◆ INSTRUCTIONS TO FOLLOW ◆
Where the records below have a line with "circle", that line is to be copied.

>>>>>

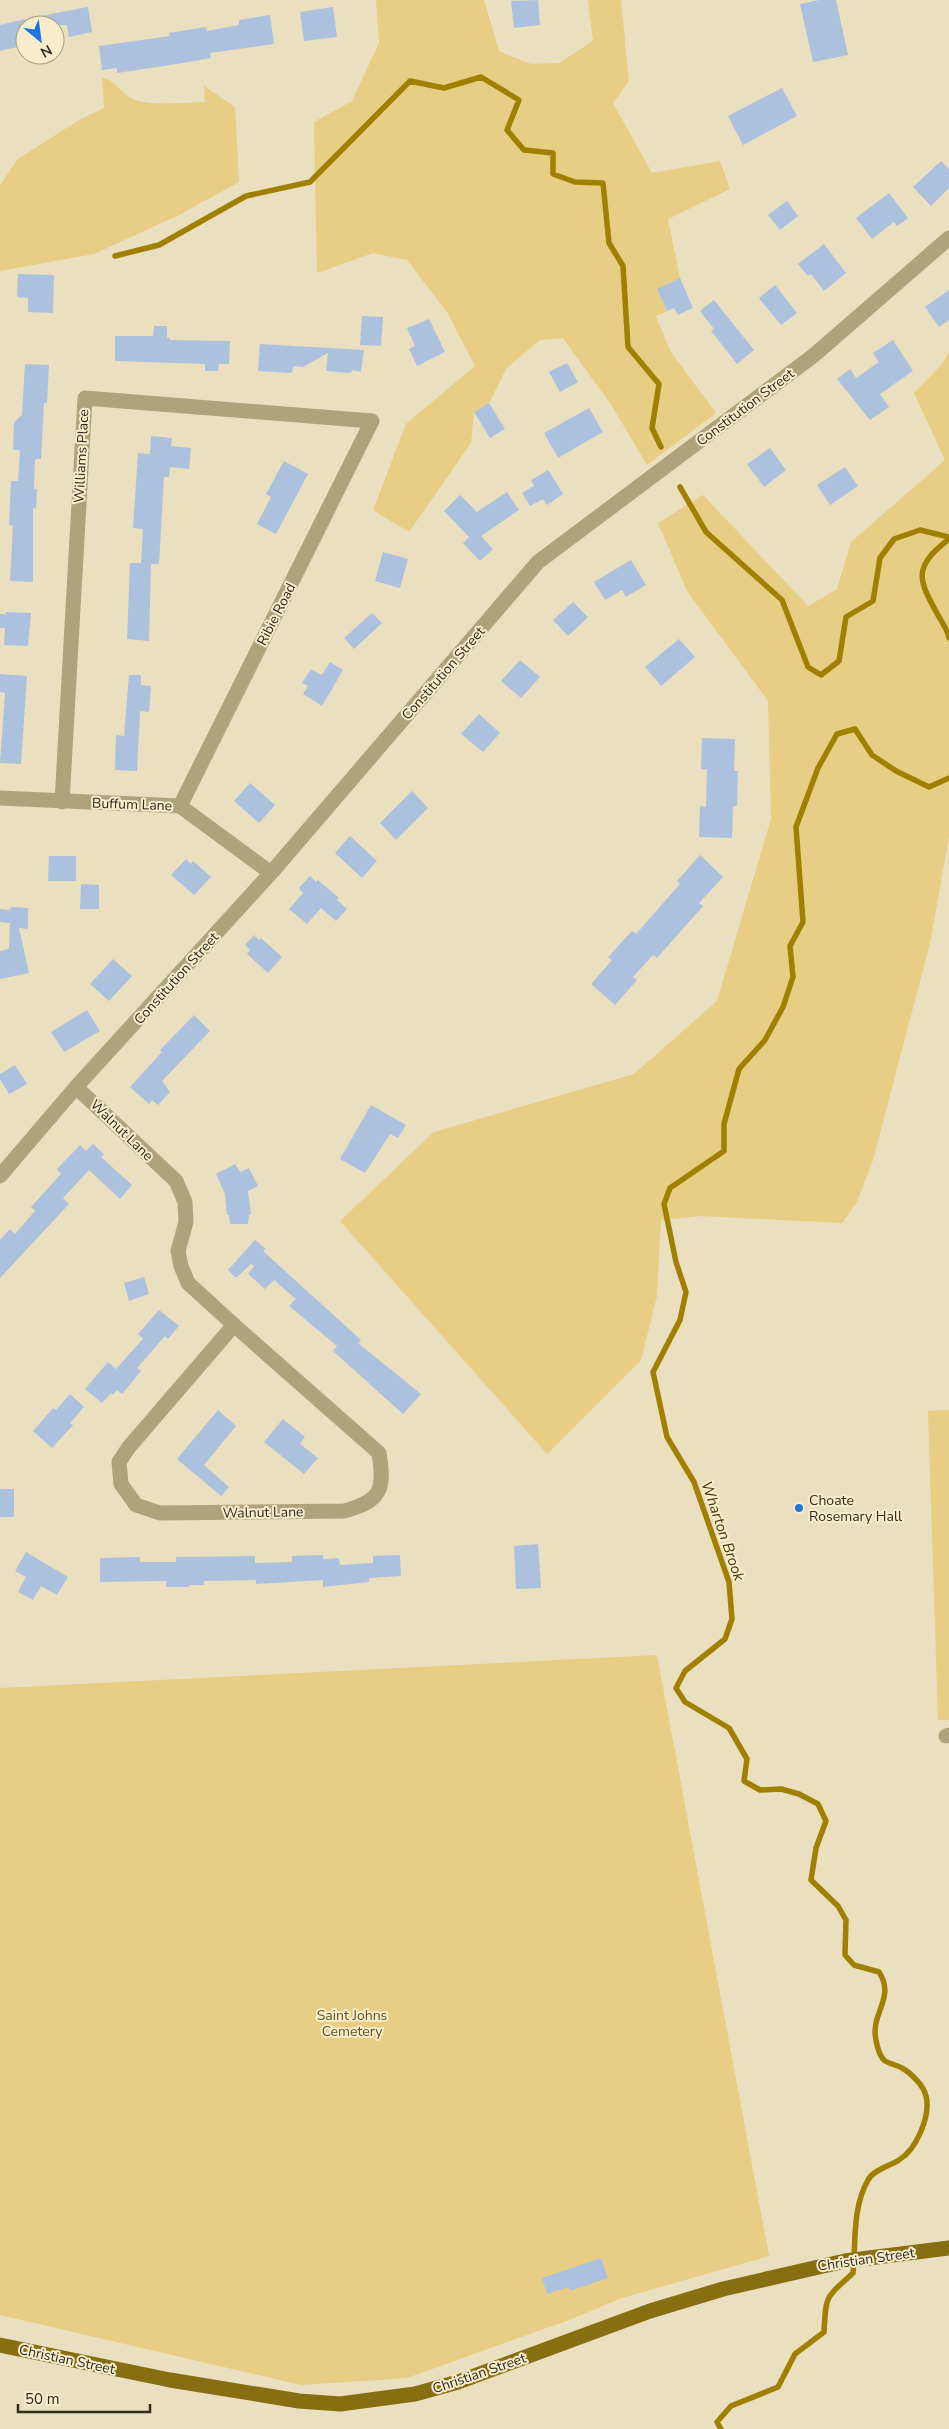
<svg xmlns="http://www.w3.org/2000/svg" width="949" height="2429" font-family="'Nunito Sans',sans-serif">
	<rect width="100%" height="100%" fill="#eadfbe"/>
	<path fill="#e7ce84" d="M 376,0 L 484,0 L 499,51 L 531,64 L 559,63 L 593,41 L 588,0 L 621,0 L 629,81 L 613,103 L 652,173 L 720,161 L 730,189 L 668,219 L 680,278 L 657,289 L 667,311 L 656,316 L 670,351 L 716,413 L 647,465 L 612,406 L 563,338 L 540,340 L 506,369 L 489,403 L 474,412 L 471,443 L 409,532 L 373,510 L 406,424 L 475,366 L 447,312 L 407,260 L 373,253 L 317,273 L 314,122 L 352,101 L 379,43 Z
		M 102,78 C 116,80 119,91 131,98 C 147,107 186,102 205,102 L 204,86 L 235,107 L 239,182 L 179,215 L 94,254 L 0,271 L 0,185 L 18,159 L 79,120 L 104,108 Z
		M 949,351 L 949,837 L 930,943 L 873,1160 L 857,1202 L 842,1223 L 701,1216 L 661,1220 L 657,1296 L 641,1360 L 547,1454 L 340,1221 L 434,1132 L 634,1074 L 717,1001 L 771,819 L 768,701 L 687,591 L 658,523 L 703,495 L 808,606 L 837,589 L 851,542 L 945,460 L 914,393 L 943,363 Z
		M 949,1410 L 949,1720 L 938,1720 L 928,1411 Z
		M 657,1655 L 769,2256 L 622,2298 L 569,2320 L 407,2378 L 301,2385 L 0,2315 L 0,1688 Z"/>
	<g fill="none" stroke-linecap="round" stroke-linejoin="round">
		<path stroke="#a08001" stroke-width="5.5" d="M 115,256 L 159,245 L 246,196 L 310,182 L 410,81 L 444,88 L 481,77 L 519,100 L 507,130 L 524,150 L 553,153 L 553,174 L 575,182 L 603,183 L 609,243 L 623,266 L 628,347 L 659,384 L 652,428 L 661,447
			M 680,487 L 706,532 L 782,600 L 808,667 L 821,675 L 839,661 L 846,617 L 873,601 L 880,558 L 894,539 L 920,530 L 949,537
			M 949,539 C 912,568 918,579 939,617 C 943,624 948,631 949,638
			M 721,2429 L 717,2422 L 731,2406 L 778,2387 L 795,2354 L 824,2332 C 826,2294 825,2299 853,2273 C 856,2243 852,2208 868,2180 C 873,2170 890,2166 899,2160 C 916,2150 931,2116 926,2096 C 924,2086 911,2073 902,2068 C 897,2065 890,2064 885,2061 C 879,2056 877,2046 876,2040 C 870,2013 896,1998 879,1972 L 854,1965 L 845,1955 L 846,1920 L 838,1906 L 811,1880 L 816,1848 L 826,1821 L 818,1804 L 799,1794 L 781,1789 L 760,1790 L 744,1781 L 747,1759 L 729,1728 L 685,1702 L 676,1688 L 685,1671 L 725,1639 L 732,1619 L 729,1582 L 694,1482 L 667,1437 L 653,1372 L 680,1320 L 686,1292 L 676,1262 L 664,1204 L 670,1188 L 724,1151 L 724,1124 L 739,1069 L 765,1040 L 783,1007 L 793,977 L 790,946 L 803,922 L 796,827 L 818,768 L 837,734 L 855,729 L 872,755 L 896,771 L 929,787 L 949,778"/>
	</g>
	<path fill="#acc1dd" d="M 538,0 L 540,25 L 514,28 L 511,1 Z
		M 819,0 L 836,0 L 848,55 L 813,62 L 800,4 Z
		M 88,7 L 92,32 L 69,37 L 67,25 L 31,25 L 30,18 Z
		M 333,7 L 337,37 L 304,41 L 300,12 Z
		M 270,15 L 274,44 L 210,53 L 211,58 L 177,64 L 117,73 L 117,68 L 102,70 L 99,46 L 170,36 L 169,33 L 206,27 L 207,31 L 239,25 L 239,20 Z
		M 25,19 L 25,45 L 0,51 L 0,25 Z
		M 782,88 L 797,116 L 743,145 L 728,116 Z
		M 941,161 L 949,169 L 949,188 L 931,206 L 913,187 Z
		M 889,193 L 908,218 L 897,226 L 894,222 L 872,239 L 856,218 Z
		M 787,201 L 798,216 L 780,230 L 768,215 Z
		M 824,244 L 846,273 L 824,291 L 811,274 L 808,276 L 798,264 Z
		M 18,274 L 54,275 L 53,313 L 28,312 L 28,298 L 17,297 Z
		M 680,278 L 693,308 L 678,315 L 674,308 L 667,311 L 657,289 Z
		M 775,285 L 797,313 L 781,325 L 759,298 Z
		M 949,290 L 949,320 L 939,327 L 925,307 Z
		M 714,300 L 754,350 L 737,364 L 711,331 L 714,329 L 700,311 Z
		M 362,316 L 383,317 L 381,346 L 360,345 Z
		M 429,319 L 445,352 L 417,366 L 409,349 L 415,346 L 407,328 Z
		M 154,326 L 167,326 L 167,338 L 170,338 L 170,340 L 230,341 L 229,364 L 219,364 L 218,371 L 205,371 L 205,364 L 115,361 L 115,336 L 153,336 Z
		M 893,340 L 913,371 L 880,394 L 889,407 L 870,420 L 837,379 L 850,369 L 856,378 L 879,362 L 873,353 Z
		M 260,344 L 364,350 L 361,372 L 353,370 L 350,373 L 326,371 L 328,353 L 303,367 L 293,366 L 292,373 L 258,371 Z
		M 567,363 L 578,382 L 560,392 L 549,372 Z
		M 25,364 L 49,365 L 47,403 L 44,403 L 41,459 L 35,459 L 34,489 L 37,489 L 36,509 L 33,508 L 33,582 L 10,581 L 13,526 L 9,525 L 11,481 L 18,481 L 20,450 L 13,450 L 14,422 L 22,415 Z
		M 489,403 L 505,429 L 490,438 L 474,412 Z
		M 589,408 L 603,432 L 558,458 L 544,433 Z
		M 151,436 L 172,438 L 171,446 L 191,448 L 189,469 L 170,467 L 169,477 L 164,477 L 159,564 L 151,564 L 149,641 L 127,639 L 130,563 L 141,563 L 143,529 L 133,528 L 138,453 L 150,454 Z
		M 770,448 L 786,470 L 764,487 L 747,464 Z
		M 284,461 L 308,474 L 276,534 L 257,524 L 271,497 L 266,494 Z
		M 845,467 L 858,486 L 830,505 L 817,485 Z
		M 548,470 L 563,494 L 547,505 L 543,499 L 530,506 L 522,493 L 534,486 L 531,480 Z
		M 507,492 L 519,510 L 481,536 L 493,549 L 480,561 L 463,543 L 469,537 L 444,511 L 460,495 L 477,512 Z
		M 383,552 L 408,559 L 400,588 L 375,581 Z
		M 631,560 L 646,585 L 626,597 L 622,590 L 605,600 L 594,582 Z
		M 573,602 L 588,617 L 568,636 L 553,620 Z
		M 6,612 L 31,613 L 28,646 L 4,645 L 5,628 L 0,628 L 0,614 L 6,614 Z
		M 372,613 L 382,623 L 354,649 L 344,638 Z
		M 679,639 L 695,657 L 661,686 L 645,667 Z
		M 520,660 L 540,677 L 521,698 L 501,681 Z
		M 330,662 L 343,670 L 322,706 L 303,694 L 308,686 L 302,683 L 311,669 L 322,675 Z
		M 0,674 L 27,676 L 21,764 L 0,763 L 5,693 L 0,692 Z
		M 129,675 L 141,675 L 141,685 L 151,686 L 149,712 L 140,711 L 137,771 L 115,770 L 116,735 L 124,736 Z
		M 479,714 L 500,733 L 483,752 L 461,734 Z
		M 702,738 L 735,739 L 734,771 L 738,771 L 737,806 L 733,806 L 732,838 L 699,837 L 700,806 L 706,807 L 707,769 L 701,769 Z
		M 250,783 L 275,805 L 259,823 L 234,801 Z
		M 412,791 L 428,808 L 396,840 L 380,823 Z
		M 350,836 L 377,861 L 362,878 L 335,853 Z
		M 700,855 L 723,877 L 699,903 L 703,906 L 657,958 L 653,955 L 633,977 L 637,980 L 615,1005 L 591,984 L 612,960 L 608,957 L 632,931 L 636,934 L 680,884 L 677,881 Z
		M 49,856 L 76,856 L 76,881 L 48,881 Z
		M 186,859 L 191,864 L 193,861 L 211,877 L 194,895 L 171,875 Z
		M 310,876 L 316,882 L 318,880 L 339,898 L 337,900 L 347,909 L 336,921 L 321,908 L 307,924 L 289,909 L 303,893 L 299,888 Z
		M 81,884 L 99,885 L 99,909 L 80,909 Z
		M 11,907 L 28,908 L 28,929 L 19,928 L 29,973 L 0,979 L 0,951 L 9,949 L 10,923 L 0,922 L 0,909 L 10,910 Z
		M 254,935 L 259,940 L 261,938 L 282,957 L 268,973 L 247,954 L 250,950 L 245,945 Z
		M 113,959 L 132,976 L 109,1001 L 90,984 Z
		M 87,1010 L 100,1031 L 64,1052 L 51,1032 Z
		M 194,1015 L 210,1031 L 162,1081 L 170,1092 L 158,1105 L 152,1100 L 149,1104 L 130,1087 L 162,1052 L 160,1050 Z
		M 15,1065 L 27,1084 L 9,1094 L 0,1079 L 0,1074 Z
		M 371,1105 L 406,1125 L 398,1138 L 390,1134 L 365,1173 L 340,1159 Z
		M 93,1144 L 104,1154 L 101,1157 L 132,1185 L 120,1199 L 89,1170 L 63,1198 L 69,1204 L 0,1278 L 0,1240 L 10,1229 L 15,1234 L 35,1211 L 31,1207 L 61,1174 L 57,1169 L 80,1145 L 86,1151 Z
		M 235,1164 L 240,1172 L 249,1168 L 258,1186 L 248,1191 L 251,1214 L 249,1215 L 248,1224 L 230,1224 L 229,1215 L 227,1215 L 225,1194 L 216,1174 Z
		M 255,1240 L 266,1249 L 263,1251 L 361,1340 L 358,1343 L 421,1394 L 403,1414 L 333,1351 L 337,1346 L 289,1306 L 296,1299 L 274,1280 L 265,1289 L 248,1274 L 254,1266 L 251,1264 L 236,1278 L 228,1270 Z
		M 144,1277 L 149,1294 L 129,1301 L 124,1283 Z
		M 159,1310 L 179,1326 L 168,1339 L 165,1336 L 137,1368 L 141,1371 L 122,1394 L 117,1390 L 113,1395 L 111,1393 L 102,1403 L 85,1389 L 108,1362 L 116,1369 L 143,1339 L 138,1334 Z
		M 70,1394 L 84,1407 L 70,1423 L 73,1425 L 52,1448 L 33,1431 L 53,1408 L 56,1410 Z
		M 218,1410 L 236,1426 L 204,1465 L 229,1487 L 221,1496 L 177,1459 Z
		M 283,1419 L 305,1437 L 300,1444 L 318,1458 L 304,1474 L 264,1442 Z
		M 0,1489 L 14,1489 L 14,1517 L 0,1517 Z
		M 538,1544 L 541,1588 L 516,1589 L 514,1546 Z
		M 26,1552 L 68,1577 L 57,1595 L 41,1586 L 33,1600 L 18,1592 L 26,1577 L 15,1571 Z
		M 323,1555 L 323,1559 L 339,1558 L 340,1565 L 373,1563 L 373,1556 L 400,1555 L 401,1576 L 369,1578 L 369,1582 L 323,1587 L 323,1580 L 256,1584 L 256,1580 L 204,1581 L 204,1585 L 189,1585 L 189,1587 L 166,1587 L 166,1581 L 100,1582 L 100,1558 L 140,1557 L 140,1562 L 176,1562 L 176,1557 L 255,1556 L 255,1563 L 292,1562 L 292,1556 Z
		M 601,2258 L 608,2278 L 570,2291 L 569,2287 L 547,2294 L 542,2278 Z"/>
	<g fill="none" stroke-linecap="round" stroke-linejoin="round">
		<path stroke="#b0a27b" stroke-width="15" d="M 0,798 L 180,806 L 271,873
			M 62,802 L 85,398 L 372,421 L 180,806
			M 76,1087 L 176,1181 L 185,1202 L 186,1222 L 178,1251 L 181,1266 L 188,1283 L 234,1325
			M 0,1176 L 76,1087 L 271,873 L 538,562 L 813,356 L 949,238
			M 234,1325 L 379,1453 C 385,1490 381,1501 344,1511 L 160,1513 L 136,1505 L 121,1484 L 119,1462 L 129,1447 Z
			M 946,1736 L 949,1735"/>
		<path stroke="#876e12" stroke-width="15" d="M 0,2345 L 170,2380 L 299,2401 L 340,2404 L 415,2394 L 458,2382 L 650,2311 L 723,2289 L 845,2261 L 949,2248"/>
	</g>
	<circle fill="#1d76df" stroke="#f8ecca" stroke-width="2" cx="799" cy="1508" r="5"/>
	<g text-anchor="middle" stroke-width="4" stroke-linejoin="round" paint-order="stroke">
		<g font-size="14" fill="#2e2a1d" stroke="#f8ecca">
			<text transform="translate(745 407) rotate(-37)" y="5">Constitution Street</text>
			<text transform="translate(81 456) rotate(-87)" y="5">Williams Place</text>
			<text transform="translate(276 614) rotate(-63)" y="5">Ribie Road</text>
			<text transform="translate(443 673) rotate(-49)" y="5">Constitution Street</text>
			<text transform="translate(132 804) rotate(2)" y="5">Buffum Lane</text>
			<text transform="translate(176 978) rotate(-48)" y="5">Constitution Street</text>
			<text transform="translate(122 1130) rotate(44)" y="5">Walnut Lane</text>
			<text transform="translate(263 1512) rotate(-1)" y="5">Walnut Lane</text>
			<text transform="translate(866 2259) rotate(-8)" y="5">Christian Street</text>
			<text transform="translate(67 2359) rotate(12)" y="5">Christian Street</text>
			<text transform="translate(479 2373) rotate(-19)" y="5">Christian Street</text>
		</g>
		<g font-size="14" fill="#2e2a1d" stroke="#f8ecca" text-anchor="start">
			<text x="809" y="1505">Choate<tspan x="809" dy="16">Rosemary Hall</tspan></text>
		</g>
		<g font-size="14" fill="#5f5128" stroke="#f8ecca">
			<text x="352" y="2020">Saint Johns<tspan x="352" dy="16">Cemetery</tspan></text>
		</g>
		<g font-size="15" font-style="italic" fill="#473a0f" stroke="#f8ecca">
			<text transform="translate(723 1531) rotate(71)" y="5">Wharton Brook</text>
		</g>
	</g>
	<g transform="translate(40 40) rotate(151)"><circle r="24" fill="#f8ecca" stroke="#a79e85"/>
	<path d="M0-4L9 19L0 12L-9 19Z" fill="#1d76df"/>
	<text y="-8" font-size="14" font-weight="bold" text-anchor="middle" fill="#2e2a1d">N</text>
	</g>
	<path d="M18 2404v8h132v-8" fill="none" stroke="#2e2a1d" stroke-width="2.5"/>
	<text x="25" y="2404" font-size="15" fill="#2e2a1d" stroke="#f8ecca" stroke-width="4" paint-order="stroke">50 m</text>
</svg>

<<<<<

◆ EXPECTED ANSWER ◆
	<circle fill="#1d76df" stroke="#f8ecca" stroke-width="2" cx="799" cy="1508" r="5"/>
	<g transform="translate(40 40) rotate(151)"><circle r="24" fill="#f8ecca" stroke="#a79e85"/>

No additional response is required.